Bo Zhao, Kairui Guo, Runnan Du et al.

Instruction guided image editing has advanced substantially with recent generative models, yet it still fails to produce reliable results across many seemingly simple cases. We observe that a large portion of these failures stem not from insufficient model capacity, but from poorly formulated editing tasks, such as those involving small targets, implicit spatial relations, or under-specified instructions. In this work, we frame image editing failures as a task formulation problem and propose an adaptive task reformulation framework that improves editing performance without modifying the underlying model. Our key idea is to transform the original image-instruction pair into a sequence of operations that are dynamically determined and executed by a MLLM agent through analysis, routing, reformulation, and feedback-driven refinement. Experiments on multiple benchmarks, including ImgEdit, PICA, and RePlan, across diverse editing backbones such as Qwen Image Edit and Nano Banana, show consistent improvements, with especially large gains on challenging cases. These results suggest that task reformulation is a critical but underexplored factor, and that substantial gains can be achieved by better matching editing tasks to the effective operating regime of existing models.

AIMar 10, 2025
Human Machine Co-Adaptation Model and Its Convergence Analysis

Steven W. Su, Yaqi Li, Kairui Guo et al.

The key to robot-assisted rehabilitation lies in the design of the human-machine interface, which must accommodate the needs of both patients and machines.
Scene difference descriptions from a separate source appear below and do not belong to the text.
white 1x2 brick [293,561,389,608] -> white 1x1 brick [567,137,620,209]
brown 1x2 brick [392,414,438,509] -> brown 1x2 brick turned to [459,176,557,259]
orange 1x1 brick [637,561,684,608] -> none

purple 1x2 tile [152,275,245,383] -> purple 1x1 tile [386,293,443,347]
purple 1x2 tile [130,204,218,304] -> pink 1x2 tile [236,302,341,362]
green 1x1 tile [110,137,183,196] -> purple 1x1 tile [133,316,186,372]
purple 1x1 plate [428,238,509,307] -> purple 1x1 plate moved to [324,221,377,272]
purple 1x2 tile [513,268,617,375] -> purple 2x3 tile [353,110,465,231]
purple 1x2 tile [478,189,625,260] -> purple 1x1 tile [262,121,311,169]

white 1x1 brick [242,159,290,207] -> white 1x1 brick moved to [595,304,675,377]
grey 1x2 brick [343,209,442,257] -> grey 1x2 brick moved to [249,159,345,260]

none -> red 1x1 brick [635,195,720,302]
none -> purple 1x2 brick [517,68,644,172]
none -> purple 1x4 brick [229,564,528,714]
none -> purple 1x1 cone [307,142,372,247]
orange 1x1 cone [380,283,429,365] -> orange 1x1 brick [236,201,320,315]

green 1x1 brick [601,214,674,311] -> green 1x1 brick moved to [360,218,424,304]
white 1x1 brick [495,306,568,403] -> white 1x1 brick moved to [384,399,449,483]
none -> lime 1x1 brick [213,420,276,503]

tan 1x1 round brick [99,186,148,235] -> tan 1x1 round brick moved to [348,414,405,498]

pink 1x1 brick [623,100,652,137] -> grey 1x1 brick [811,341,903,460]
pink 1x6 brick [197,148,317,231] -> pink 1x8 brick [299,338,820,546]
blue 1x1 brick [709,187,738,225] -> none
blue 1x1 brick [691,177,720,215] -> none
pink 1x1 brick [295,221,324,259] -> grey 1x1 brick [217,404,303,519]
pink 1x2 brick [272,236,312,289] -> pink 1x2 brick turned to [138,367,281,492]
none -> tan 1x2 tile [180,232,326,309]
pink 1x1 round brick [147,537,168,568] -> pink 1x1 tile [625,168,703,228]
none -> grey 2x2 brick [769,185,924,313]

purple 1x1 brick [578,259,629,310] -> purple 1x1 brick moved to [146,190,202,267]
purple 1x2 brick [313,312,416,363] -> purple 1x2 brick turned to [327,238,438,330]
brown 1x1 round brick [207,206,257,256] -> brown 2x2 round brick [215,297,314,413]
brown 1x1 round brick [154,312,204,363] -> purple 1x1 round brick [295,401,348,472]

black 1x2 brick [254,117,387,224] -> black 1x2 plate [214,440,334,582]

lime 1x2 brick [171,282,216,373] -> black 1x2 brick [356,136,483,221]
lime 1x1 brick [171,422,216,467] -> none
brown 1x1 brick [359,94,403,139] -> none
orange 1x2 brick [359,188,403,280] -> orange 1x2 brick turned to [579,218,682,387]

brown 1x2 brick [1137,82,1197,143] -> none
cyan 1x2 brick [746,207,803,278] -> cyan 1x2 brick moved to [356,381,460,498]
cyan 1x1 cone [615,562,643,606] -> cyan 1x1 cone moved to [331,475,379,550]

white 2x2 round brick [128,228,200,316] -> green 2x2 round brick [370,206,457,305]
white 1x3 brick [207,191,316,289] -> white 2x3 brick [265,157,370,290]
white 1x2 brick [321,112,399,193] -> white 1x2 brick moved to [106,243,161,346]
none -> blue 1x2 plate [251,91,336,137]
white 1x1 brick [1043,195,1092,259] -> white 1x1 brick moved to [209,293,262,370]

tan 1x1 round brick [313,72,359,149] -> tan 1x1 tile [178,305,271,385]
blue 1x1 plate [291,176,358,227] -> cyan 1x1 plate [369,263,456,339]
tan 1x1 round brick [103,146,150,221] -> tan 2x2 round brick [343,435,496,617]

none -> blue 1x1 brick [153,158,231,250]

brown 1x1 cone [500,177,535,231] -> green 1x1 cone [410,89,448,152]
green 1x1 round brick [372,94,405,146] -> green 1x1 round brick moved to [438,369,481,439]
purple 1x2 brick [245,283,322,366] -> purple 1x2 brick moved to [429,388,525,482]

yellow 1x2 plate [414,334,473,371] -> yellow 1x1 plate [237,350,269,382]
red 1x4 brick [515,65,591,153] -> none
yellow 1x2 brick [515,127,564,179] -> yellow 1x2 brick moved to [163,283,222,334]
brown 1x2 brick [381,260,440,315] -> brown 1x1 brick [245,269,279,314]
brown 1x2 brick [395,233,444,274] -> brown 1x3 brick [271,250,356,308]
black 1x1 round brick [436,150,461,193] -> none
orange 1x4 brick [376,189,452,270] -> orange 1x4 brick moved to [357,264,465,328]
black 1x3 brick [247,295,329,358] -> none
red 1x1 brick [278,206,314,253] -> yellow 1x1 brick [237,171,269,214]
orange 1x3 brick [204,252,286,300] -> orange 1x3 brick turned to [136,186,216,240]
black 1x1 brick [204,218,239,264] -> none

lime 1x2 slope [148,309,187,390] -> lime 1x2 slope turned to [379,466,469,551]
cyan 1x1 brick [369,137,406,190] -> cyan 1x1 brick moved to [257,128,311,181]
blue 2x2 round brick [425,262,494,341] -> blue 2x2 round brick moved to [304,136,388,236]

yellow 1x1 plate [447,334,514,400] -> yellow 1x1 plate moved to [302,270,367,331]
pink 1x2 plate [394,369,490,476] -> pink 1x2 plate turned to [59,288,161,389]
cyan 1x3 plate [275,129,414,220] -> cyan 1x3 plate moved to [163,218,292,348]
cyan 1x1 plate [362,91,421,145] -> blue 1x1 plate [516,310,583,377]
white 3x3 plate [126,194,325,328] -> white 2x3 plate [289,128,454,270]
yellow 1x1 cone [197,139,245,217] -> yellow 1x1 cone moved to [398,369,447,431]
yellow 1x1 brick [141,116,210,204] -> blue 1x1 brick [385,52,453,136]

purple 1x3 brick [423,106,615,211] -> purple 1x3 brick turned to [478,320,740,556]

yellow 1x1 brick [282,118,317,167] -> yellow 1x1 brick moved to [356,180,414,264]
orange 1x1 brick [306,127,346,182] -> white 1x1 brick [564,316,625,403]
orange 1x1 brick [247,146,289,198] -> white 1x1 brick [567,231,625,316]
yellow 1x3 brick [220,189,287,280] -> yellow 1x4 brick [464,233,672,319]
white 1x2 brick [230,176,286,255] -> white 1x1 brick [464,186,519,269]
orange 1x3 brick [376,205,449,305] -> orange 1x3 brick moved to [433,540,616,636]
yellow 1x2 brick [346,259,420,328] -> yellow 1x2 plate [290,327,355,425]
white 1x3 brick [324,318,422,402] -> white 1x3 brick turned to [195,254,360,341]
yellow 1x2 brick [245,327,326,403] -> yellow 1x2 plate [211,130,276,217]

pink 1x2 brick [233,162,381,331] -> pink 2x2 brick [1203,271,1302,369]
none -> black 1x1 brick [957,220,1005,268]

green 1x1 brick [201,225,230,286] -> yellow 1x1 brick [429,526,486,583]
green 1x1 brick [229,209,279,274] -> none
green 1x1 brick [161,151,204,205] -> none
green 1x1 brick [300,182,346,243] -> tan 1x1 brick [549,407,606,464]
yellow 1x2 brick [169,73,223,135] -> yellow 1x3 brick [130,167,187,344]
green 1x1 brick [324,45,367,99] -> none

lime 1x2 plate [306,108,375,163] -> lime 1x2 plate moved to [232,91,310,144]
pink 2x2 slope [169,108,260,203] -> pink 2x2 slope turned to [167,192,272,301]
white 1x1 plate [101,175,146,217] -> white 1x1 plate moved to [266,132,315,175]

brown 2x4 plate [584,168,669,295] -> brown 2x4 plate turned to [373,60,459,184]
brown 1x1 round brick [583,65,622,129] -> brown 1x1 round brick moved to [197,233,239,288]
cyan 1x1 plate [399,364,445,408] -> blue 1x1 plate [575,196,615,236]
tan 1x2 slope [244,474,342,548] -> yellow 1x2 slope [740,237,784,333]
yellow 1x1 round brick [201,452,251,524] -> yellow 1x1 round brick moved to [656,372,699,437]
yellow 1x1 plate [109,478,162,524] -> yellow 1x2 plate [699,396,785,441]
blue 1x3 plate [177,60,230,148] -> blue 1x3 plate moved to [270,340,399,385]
Current interface designs primarily focus on machine control algorithms, often requiring patients to spend considerable time adapting. In this paper, we introduce a novel approach based on the Cooperative Adaptive Markov Decision Process (CAMDPs) model to address the fundamental aspects of the interactive learning process, offering theoretical insights and practical guidance. We establish sufficient conditions for the convergence of CAMDPs and ensure the uniqueness of Nash equilibrium points. Leveraging these conditions, we guarantee the system's convergence to a unique Nash equilibrium point. Furthermore, we explore scenarios with multiple Nash equilibrium points, devising strategies to adjust both Value Evaluation and Policy Improvement algorithms to enhance the likelihood of converging to the global minimal Nash equilibrium point. Through numerical experiments, we illustrate the effectiveness of the proposed conditions and algorithms, demonstrating their applicability and robustness in practical settings. The proposed conditions for convergence and the identification of a unique optimal Nash equilibrium contribute to the development of more effective adaptive systems for human users in robot-assisted rehabilitation.

AIMay 3, 2023
Human Machine Co-adaption Interface via Cooperation Markov Decision Process System

Kairui Guo, Adrian Cheng, Yaqi Li et al.

This paper aims to develop a new human-machine interface to improve rehabilitation performance from the perspective of both the user (patient) and the machine (robot) by introducing the co-adaption techniques via model-based reinforcement learning. Previous studies focus more on robot assistance, i.e., to improve the control strategy so as to fulfill the objective of Assist-As-Needed. In this study, we treat the full process of robot-assisted rehabilitation as a co-adaptive or mutual learning process and emphasize the adaptation of the user to the machine. To this end, we proposed a Co-adaptive MDPs (CaMDPs) model to quantify the learning rates based on cooperative multi-agent reinforcement learning (MARL) in the high abstraction layer of the systems. We proposed several approaches to cooperatively adjust the Policy Improvement among the two agents in the framework of Policy Iteration. Based on the proposed co-adaptive MDPs, the simulation study indicates the non-stationary problem can be mitigated using various proposed Policy Improvement approaches.